Canadian politician (1928–2021)

Raymond C. Setlakwe, (3 July 1928 – 14 October 2021) was a Canadian entrepreneur, lawyer and senator.

==Biography==
Born in Thetford Mines, Quebec, of Armenian descent, Setlakwe graduated from Bishop's College School and received a Bachelor of Arts from Bishop's University and an L.L.L from Université Laval in Quebec. He was summoned to the Senate in 2000 on the advice of Jean Chrétien and represented the senatorial division of The Laurentides, Quebec. He was a member of the Liberal caucus and retired at the age of 75 in 2003. In 1996, he was made a Member of the Order of Canada. On 4 June 2016, the Lieutenant Governor of Quebec, J. Michel Doyon, presented Setlakwe with the prestigious ‘Outstanding Merit” medal, due to his professional background and his extensive involvement in various social causes in the Thetford area.

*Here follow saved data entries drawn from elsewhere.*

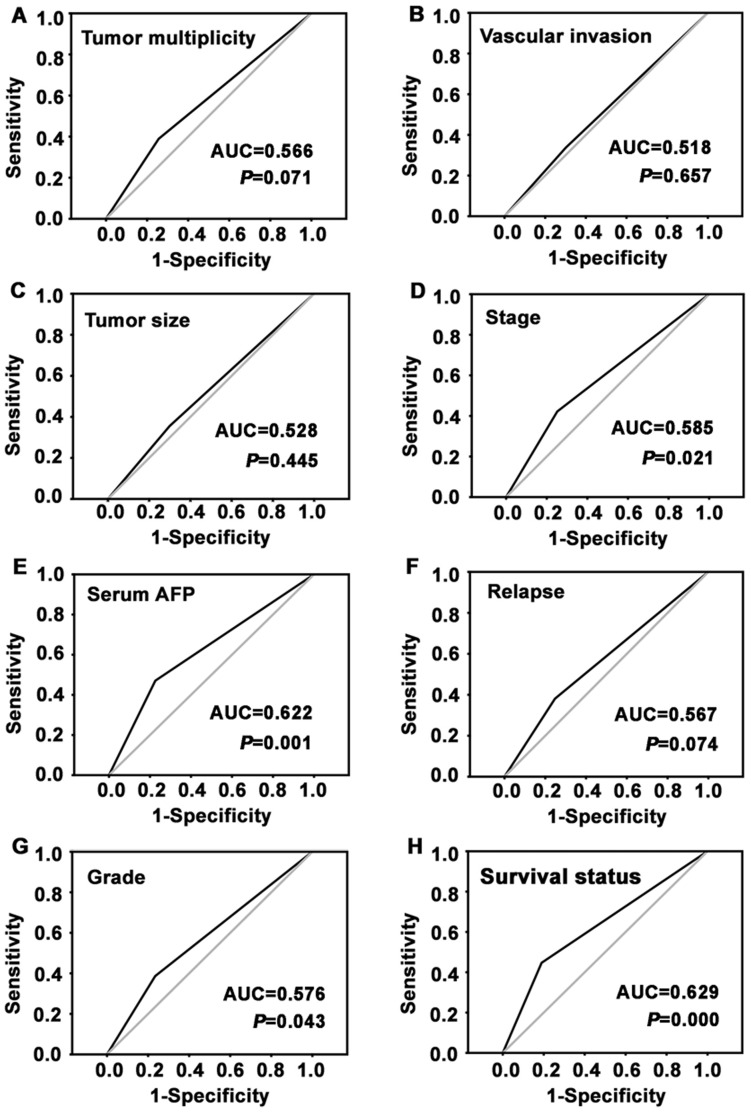
Determination the cutoff value of low SIRT3 expression in primary HCC tissues by receiver operating characteristic (ROC) curves.For each parameter of HCC patients, including tumor multiplicity, tumor size, serum AFP, pathological grade, clinical stage, vascular invasion, relapse and survival status, the sensitivity and 1-specificity were plotted. The areas under curve (AUC) and the P value were indicated.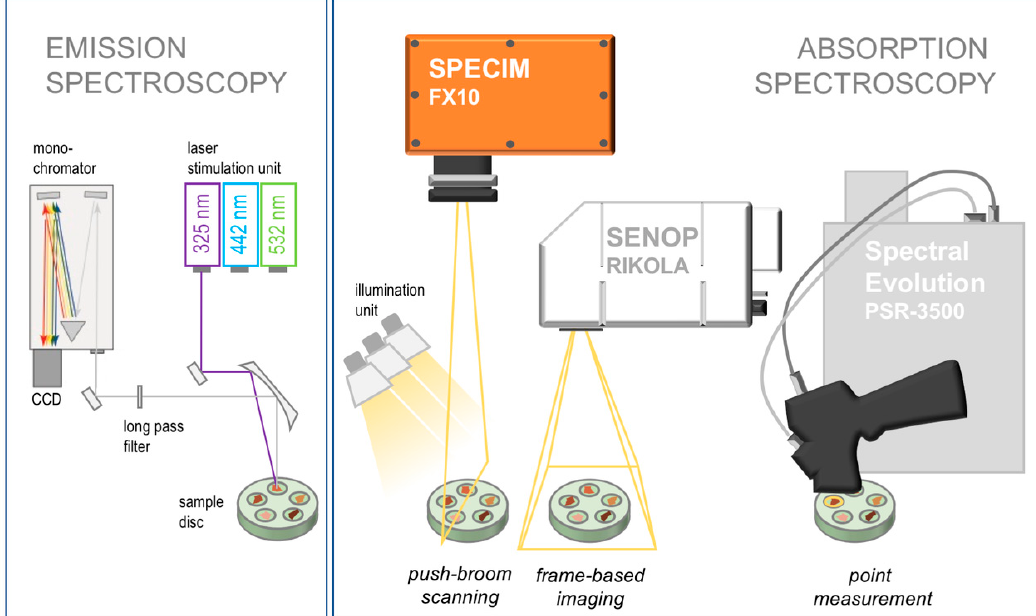
Figure 1. Schematic illustration of the technical setup (not to scale).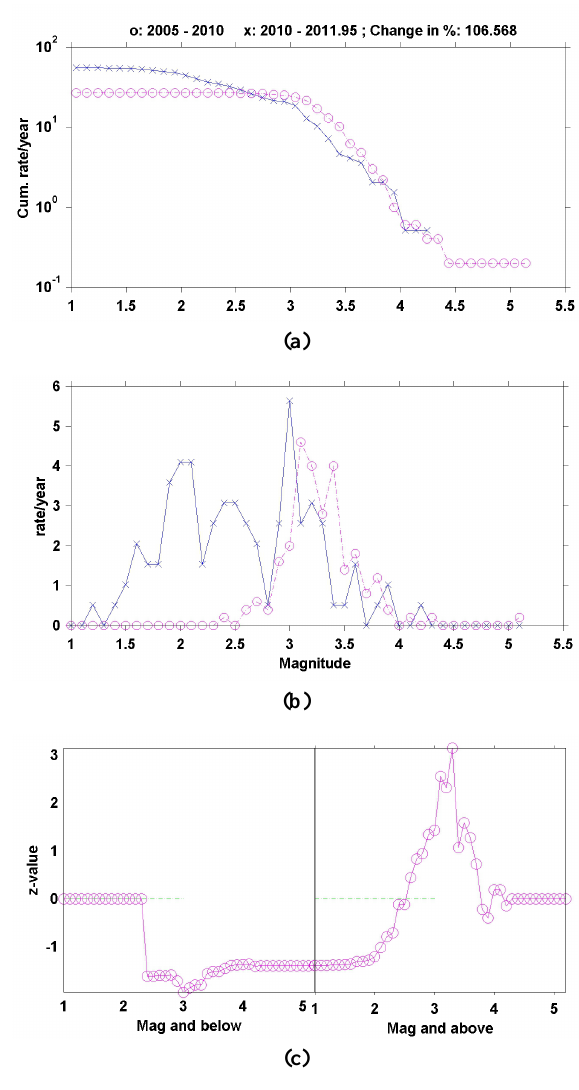
Fig. 4. Comparison of the rates as a function of magnitude for the two periods, which are printed at the top. The numbers are normal- ized by the duration of the periods. (a) Frequency-magnitude curve. (b) Non-cumulative numbers of events as a function of magnitude. (c) Magnitude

Setlakwe played a role in the Canadian recognition of the Armenian genocide, taking on the cause in the Senate, culminating in the June 2002 recognition of the upper house. The Senator stated: "Humanity is far from being safe from a repetition of this massacre. Therefore, it is all the more important that the genocide be recognized," he added, "Africa and many other places in the world are threatened by this sort of barbaric behaviour." He died on 14 October 2021, aged 93 at a hospital in Thetford Mines.

His niece Michelle Setlakwe was elected to the National Assembly of Quebec in the 2022 Quebec general election.